◆ **Your instructions**:
Copy the lines below exactly. No picture goes into the copy.

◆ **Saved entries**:
--- START ---
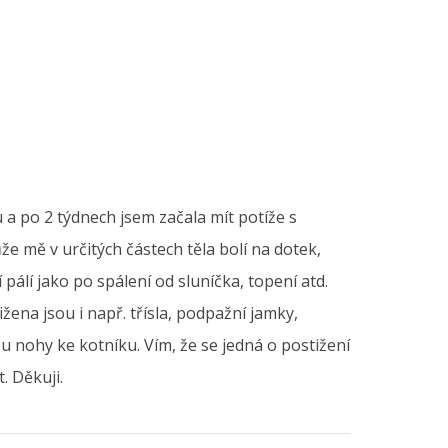
u a po 2 týdnech jsem začala mít potíže s
ůže mě v určitých částech těla bolí na dotek,
pálí jako po spálení od sluníčka, topení atd.
ena jsou i např. třísla, podpažní jamky,
 u nohy ke kotníku. Vím, že se jedná o postižení
. Děkuji.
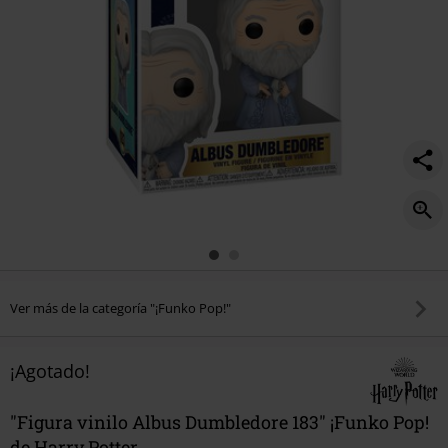
Ver más de la categoría "¡Funko Pop!"
¡Agotado!
"Figura vinilo Albus Dumbledore 183" ¡Funko Pop!
de Harry Potter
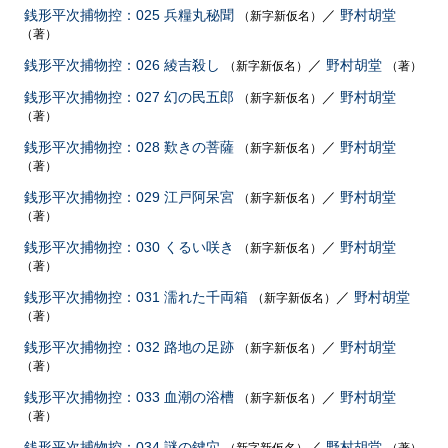
銭形平次捕物控：025 兵糧丸秘聞
／
野村胡堂
（新字新仮名）
（著）
銭形平次捕物控：026 綾吉殺し
／
野村胡堂
（新字新仮名）
（著）
銭形平次捕物控：027 幻の民五郎
／
野村胡堂
（新字新仮名）
（著）
銭形平次捕物控：028 歎きの菩薩
／
野村胡堂
（新字新仮名）
（著）
銭形平次捕物控：029 江戸阿呆宮
／
野村胡堂
（新字新仮名）
（著）
銭形平次捕物控：030 くるい咲き
／
野村胡堂
（新字新仮名）
（著）
銭形平次捕物控：031 濡れた千両箱
／
野村胡堂
（新字新仮名）
（著）
銭形平次捕物控：032 路地の足跡
／
野村胡堂
（新字新仮名）
（著）
銭形平次捕物控：033 血潮の浴槽
／
野村胡堂
（新字新仮名）
（著）
銭形平次捕物控：034 謎の鍵穴
／
野村胡堂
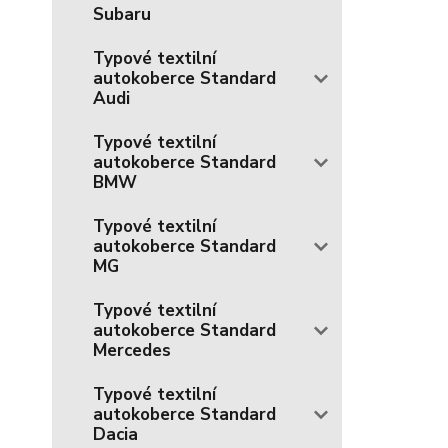
Subaru
Typové textilní
autokoberce Standard
Audi
Typové textilní
autokoberce Standard
BMW
Typové textilní
autokoberce Standard
MG
Typové textilní
autokoberce Standard
Mercedes
Typové textilní
autokoberce Standard
Dacia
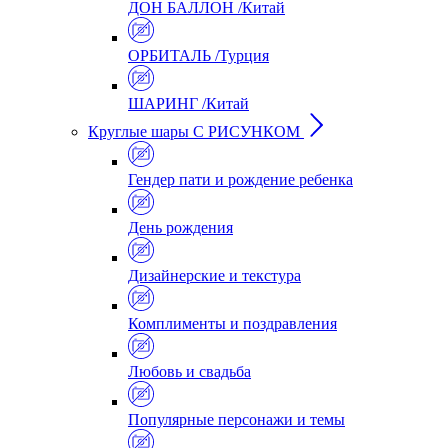
ДОН БАЛЛОН /Китай
ОРБИТАЛЬ /Турция
ШАРИНГ /Китай
Круглые шары С РИСУНКОМ
Гендер пати и рождение ребенка
День рождения
Дизайнерские и текстура
Комплименты и поздравления
Любовь и свадьба
Популярные персонажи и темы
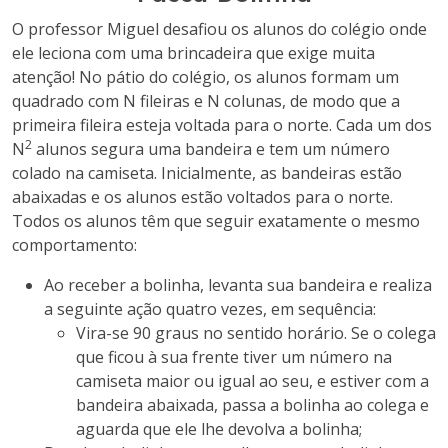
O professor Miguel desafiou os alunos do colégio onde
ele leciona com uma brincadeira que exige muita
atenção! No pátio do colégio, os alunos formam um
quadrado com N fileiras e N colunas, de modo que a
primeira fileira esteja voltada para o norte. Cada um dos
2
N
alunos segura uma bandeira e tem um número
colado na camiseta. Inicialmente, as bandeiras estão
abaixadas e os alunos estão voltados para o norte.
Todos os alunos têm que seguir exatamente o mesmo
comportamento:
Ao receber a bolinha, levanta sua bandeira e realiza
a seguinte ação quatro vezes, em sequência:
Vira-se 90 graus no sentido horário. Se o colega
que ficou à sua frente tiver um número na
camiseta maior ou igual ao seu, e estiver com a
bandeira abaixada, passa a bolinha ao colega e
aguarda que ele lhe devolva a bolinha;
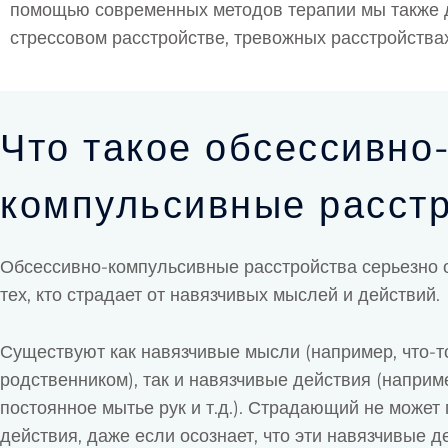
помощью современных методов терапии мы также д
стрессовом расстройстве, тревожных расстройствах
Что такое обсессивно
компульсивные расст
Обсессивно-компульсивные расстройства серьезно 
тех, кто страдает от навязчивых мыслей и действий.
Существуют как навязчивые мысли (например, что-т
родственником), так и навязчивые действия (наприм
постоянное мытье рук и т.д.). Страдающий не может
действия, даже если осознает, что эти навязчивые д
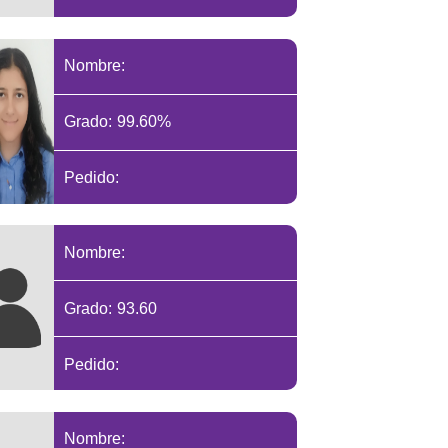
Nombre:
Grado: 99.60%
Pedido:
Nombre:
Grado: 93.60
Pedido:
Nombre:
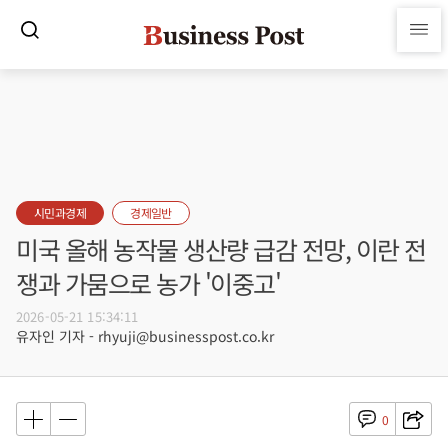
시민과경제
경제일반
미국 올해 농작물 생산량 급감 전망, 이란 전
쟁과 가뭄으로 농가 '이중고'
2026-05-21 15:34:11
유자인 기자 - rhyuji@businesspost.co.kr
0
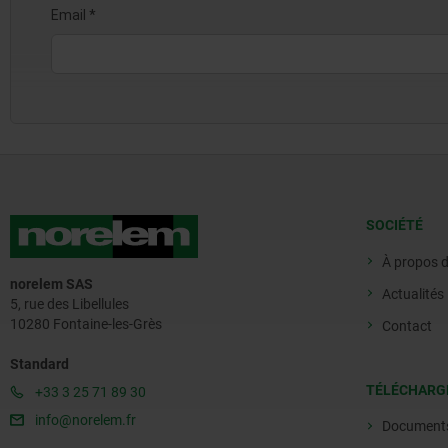
SOCIÉTÉ
À propos 
norelem SAS
Actualités
5, rue des Libellules
10280 Fontaine-les-Grès
Contact
Standard
TÉLÉCHARG
+33 3 25 71 89 30
info@norelem.fr
Document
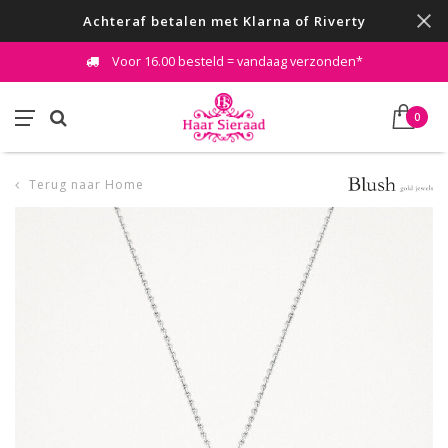
Achteraf betalen met Klarna of Riverty
Voor 16.00 besteld = vandaag verzonden*
0
Terug naar Home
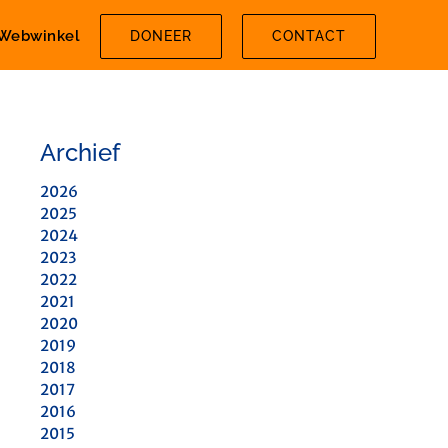
Webwinkel
DONEER
CONTACT
Archief
2026
2025
2024
2023
2022
2021
2020
2019
2018
2017
2016
2015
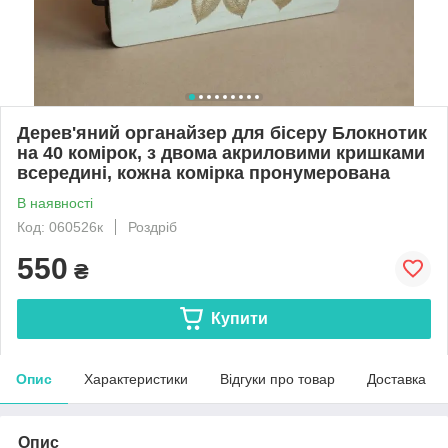
Дерев'яний органайзер для бісеру Блокнотик
на 40 комірок, з двома акриловими кришками
всередині, кожна комірка пронумерована
В наявності
Код: 060526к
Роздріб
550
₴
Купити
Опис
Характеристики
Відгуки про товар
Доставка
Опис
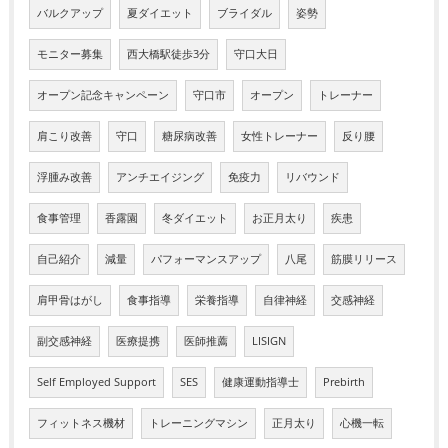
バルクアップ
夏ダイエット
ブライダル
姿勢
モニター募集
西大橋駅徒歩3分
守口大日
オープン記念キャンペーン
守口市
オープン
トレーナー
肩こり改善
守口
糖尿病改善
女性トレーナー
反り腰
浮腫み改善
アンチエイジング
免疫力
リバウンド
食事管理
香露園
冬ダイエット
お正月太り
疾患
自己紹介
減量
パフォーマンスアップ
八尾
筋膜リリース
肩甲骨はがし
食事指導
栄養指導
自律神経
交感神経
副交感神経
医療提携
医師推薦
LISIGN
Self Employed Support
SES
健康運動指導士
Prebirth
フィットネス機材
トレーニングマシン
正月太り
心機一転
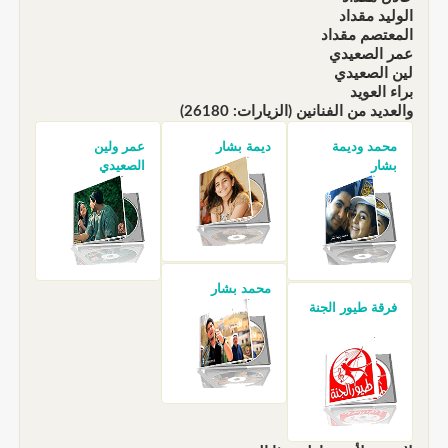
الوليد مقداد
المعتصم مقداد
عمر الصعيدي
لين الصعيدي
براء العويد
والعديد من الفنانين (الزيارات: 26180)
محمد وديمة
ديمة بشار
عمر ولين
بشار
الصعيدي
محمد بشار
فرقة طيور الجنة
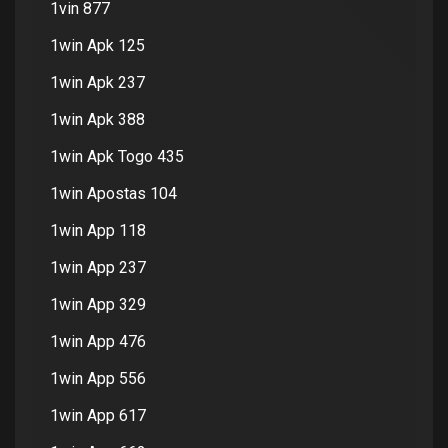
1vin 877
1win Apk 125
1win Apk 237
1win Apk 388
1win Apk Togo 435
1win Apostas 104
1win App 118
1win App 237
1win App 329
1win App 476
1win App 556
1win App 617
--- END ---
◆ **Exercise result**:
u a po 2 týdnech jsem začala mít potíže s
ůže mě v určitých částech těla bolí na dotek,
pálí jako po spálení od sluníčka, topení atd.
ena jsou i např. třísla, podpažní jamky,
 u nohy ke kotníku. Vím, že se jedná o postižení
. Děkuji.
Ver más de la categoría "¡Funko Pop!"
¡Agotado!
"Figura vinilo Albus Dumbledore 183" ¡Funko Pop!
de Harry Potter
銭形平次捕物控：025 兵糧丸秘聞
／
野村胡堂
（新字新仮名）
（著）
銭形平次捕物控：026 綾吉殺し
／
野村胡堂
（新字新仮名）
（著）
銭形平次捕物控：027 幻の民五郎
／
野村胡堂
（新字新仮名）
（著）
銭形平次捕物控：028 歎きの菩薩
／
野村胡堂
（新字新仮名）
（著）
銭形平次捕物控：029 江戸阿呆宮
／
野村胡堂
（新字新仮名）
（著）
銭形平次捕物控：030 くるい咲き
／
野村胡堂
（新字新仮名）
（著）
銭形平次捕物控：031 濡れた千両箱
／
野村胡堂
（新字新仮名）
（著）
銭形平次捕物控：032 路地の足跡
／
野村胡堂
（新字新仮名）
（著）
銭形平次捕物控：033 血潮の浴槽
／
野村胡堂
（新字新仮名）
（著）
銭形平次捕物控：034 謎の鍵穴
／
野村胡堂
Subaru
Typové textilní
autokoberce Standard
Audi
Typové textilní
autokoberce Standard
BMW
Typové textilní
autokoberce Standard
MG
Typové textilní
autokoberce Standard
Mercedes
Typové textilní
autokoberce Standard
Dacia
ДОН БАЛЛОН /Китай
ОРБИТАЛЬ /Турция
ШАРИНГ /Китай
Круглые шары С РИСУНКОМ
Гендер пати и рождение ребенка
День рождения
Дизайнерские и текстура
Комплименты и поздравления
Любовь и свадьба
Популярные персонажи и темы
O professor Miguel desafiou os alunos do colégio onde
ele leciona com uma brincadeira que exige muita
atenção! No pátio do colégio, os alunos formam um
quadrado com N fileiras e N colunas, de modo que a
primeira fileira esteja voltada para o norte. Cada um dos
2
N
alunos segura uma bandeira e tem um número
colado na camiseta. Inicialmente, as bandeiras estão
abaixadas e os alunos estão voltados para o norte.
Todos os alunos têm que seguir exatamente o mesmo
comportamento:
Ao receber a bolinha, levanta sua bandeira e realiza
a seguinte ação quatro vezes, em sequência:
Vira-se 90 graus no sentido horário. Se o colega
que ficou à sua frente tiver um número na
camiseta maior ou igual ao seu, e estiver com a
bandeira abaixada, passa a bolinha ao colega e
aguarda que ele lhe devolva a bolinha;
помощью современных методов терапии мы также д
стрессовом расстройстве, тревожных расстройствах
Что такое обсессивно
компульсивные расст
Обсессивно-компульсивные расстройства серьезно 
тех, кто страдает от навязчивых мыслей и действий.
Существуют как навязчивые мысли (например, что-т
родственником), так и навязчивые действия (наприм
постоянное мытье рук и т.д.). Страдающий не может
действия, даже если осознает, что эти навязчивые д
Nombre:
Grado: 99.60%
Pedido:
Nombre:
Grado: 93.60
Pedido:
Nombre:
시민과경제
경제일반
미국 올해 농작물 생산량 급감 전망, 이란 전
쟁과 가뭄으로 농가 '이중고'
2026-05-21 15:34:11
유자인 기자 - rhyuji@businesspost.co.kr
0
SOCIÉTÉ
À propos 
norelem SAS
Actualités
5, rue des Libellules
10280 Fontaine-les-Grès
Contact
Standard
TÉLÉCHARG
+33 3 25 71 89 30
info@norelem.fr
Document
Achteraf betalen met Klarna of Riverty
Voor 16.00 besteld = vandaag verzonden*
0
Terug naar Home
Webwinkel
DONEER
CONTACT
Archief
2026
2025
2024
2023
2022
2021
2020
2019
2018
2017
2016
2015
Дерев'яний органайзер для бісеру Блокнотик
на 40 комірок, з двома акриловими кришками
всередині, кожна комірка пронумерована
В наявності
Код: 060526к
Роздріб
550
₴
Купити
Опис
Характеристики
Відгуки про товар
Доставка
Опис
バルクアップ
夏ダイエット
ブライダル
姿勢
モニター募集
西大橋駅徒歩3分
守口大日
オープン記念キャンペーン
守口市
オープン
トレーナー
肩こり改善
守口
糖尿病改善
女性トレーナー
反り腰
浮腫み改善
アンチエイジング
免疫力
リバウンド
食事管理
香露園
冬ダイエット
お正月太り
疾患
自己紹介
減量
パフォーマンスアップ
八尾
筋膜リリース
肩甲骨はがし
食事指導
栄養指導
自律神経
交感神経
副交感神経
医療提携
医師推薦
LISIGN
Self Employed Support
SES
健康運動指導士
Prebirth
フィットネス機材
トレーニングマシン
正月太り
心機一転
الوليد مقداد
المعتصم مقداد
عمر الصعيدي
لين الصعيدي
براء العويد
والعديد من الفنانين (الزيارات: 26180)
محمد وديمة
ديمة بشار
عمر ولين
بشار
الصعيدي
محمد بشار
فرقة طيور الجنة
1vin 877
1win Apk 125
1win Apk 237
1win Apk 388
1win Apk Togo 435
1win Apostas 104
1win App 118
1win App 237
1win App 329
1win App 476
1win App 556
1win App 617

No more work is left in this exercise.